Crypto analyst EGRAG CRYPTO published a weekly XRP structure breakdown on March 3, 2026, assigning 55 to 65% probability to a deeper correction toward the $0.85 to $0.95 macro support zone.
XRP at $1.3523 remains inside a white descending channel visible on the weekly TradingView chart. EGRAG’s core read is that momentum is corrective, not impulsive. As long as price stays inside that channel, the behavior is distribution, meaning sellers are using each bounce to exit positions rather than buyers accumulating for a breakout.
The chart shows Fibonacci retracement levels mapped against the full XRP cycle. The current price sits just above the 0.236 retracement level at $1.2633, with the 0.382 level at $1.5478 acting as the first meaningful resistance above. The channel’s descending resistance line converges with that 0.382 level around $1.55, which is why EGRAG identifies that price as the first trigger.
Three bearish downside targets are marked on the chart in pink: $1.26, $0.85, and an intermediate level near $0.95. These align with the Fibonacci levels and the macro support zone EGRAG identifies as the potential cycle bottom.
First trigger at $1.55. A weekly close above that level weakens what EGRAG calls the red trajectory and shows buyers are gaining control. It does not confirm a bull trend. It is a first signal that the descending channel may be breaking.

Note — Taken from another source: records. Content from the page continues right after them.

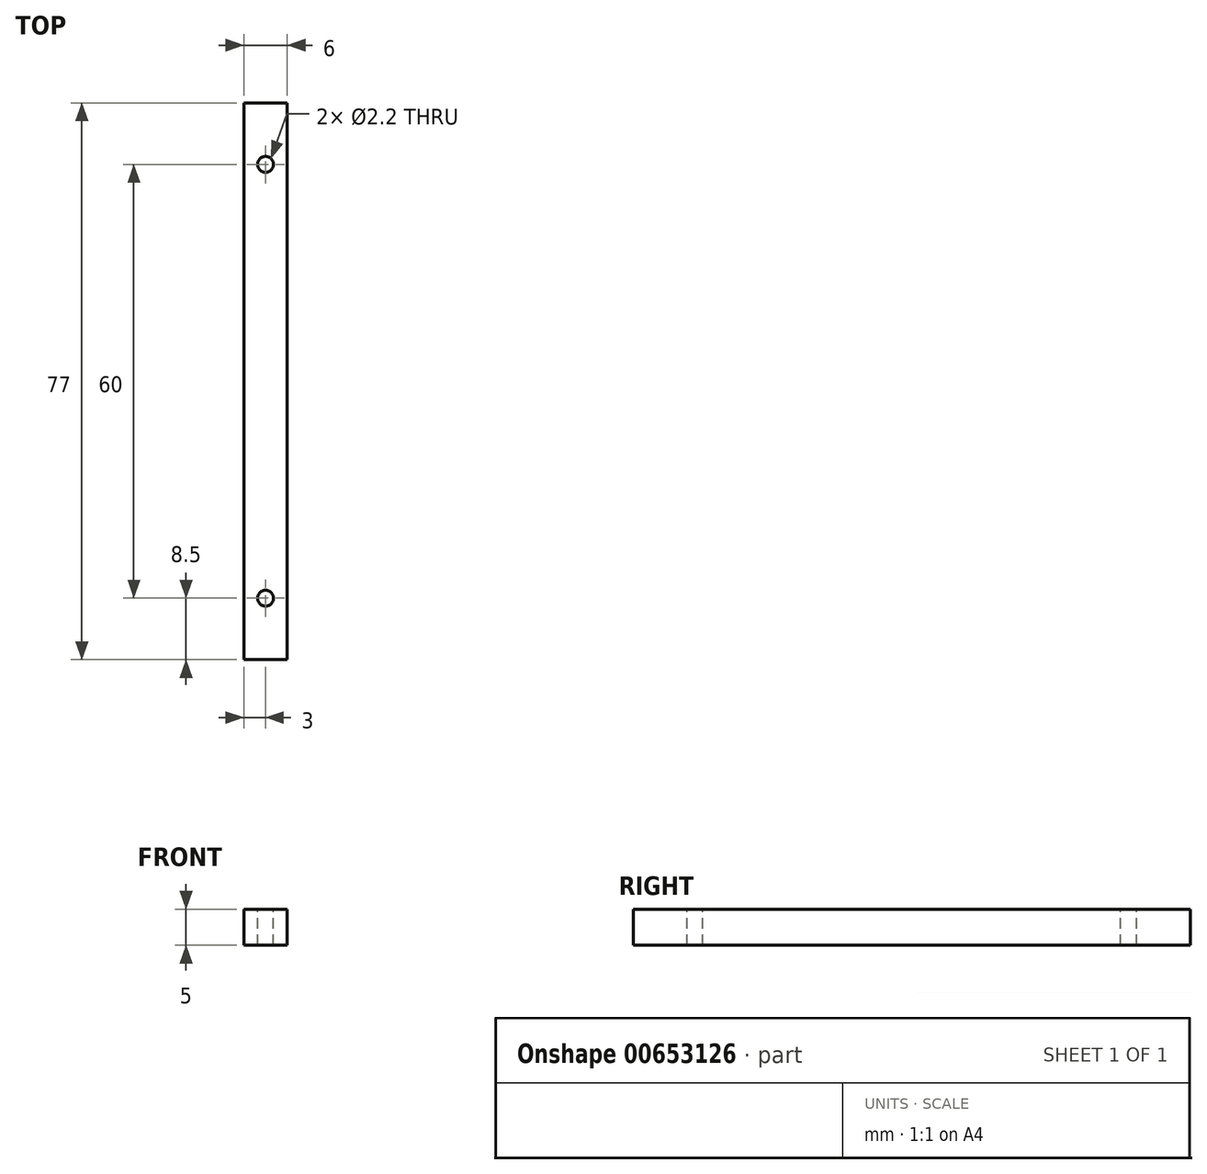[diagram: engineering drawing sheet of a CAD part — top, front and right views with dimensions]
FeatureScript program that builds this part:
annotation { "Feature Type Name" : "Feature", "Feature Type Description" : "" }
export const myFeature = defineFeature(function(context is Context, id is Id, definition is map)
    precondition{}
    {
        {
            var Q0;
            Q0=qCreatedBy(makeId("Front.planeOp"),FACE);
            var sketch = newSketch(context, id + "F0", { "sketchPlane" : qUnion([Q0])});
            skLineSegment(sketch, "E0.bottom", {"start": v(0, 0) * mm, "end": v(6, 0) * mm});
            skLineSegment(sketch, "E0.top", {"start": v(0, 5) * mm, "end": v(6, 5) * mm});
            skLineSegment(sketch, "E0.left", {"start": v(0, 0) * mm, "end": v(0, 5) * mm});
            skLineSegment(sketch, "E0.right", {"start": v(6, 0) * mm, "end": v(6, 5) * mm});
            skSolve(sketch);
        }
        {
            var Q0;
            Q0 = qSketchRegion(id + "F0", true);
            extrude(context, id + "F1", {"entities" : qUnion([Q0]), "depth" : 77 * mm, "offsetDistance" : 25 * mm});
        }
        {
            var Q0;
            Q0=makeQuery(id+"F1.opExtrude","SWEPT_FACE",FACE,{"disambiguationData":[OSD([sQuery(id+"F0.wireOp",EDGE,"E0.top")])]});
            var sketch = newSketch(context, id + "F2", { "sketchPlane" : qUnion([Q0])});
            skLineSegment(sketch, "E1", {"start": v(3, 12.72) * mm, "end": v(3, -96.85) * mm, "construction": true});
            skLineSegment(sketch, "E2", {"start": v(-23.13, -38.5) * mm, "end": v(33.2, -38.5) * mm, "construction": true});
            skCircle(sketch, "E3", {"center": v(3, -8.5) * mm, "radius": 1.1 * mm});
            skCircle(sketch, "E4", {"center": v(3, -68.5) * mm, "radius": 1.1 * mm});
            skSolve(sketch);
        }
        {
            var Q0;
            Q0 = qSketchRegion(id + "F2", true);
            extrude(context, id + "F3", {"entities" : qUnion([Q0]), "operationType" : NewBodyOperationType.REMOVE, "oppositeDirection" : true, "depth" : 25 * mm, "offsetDistance" : 25 * mm});
        }
    });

The major invalidation for the bearish thesis is $2.20. A weekly close above that level would break the descending channel structure entirely, as $2.20 sits above the 0.618 Fibonacci retracement at $2.1496. That combination, weekly close above both the channel resistance and the 0.618 retracement, is the technical definition of a structural trend change.
Above $2.20 opens the 0.702 level at $2.4161, then the 0.786 level and the range toward the prior high at $3.6576. The green trajectory on the chart shows the implied move accelerating through 2026 and into 2027 once that level breaks.
Rejection below $1.55 keeps the red trajectory intact. EGRAG describes the sequence: relief bounce, lower high, drift toward $1.26, and a potential sweep of the $0.95 to $0.85 macro support zone. The $1.26 level corresponds approximately to the 0.236 Fibonacci retracement. Price has already touched that zone during the February 28 geopolitical shock selloff.
EGRAG is careful with the framing. A move to $0.85 would be a controlled higher-timeframe reset rather than a collapse. The macro cycle bottom target is $0.85. That is not a catastrophic outcome in the context of a full cycle. XRP has traded below $0.30 as recently as early 2023.
The 55 to 65% probability EGRAG assigns to the deeper sweep reflects the current structure being inside a distribution channel with momentum that has not turned impulsive on the weekly timeframe. It is the higher-probability scenario based on what the chart is showing, not a prediction of inevitable decline.
GainMuse’s XRP analysis covered earlier today identified $1.60 as the breakout trigger and $1.25 as the invalidation level on a shorter timeframe. EGRAG’s weekly analysis uses $1.55 as the first trigger and $1.26 as the drift target in the bearish scenario. The two analyses are using different timeframes and methodologies but arriving at price levels within a narrow band of each other.
Both analysts identify a compression zone between roughly $1.25 and $1.60 as the decision range. What happens at those boundaries determines the next multi-month move. EGRAG’s contribution is the probability weighting and the longer timeframe context that places the current price in the full Fibonacci and channel structure going back to 2024.
Three separate datasets from this week, the $652 million Binance inflow, the elevated realized volatility, and the URPD $1.38 cost basis cluster, all point to significant positioning activity in the same price range both analysts are watching.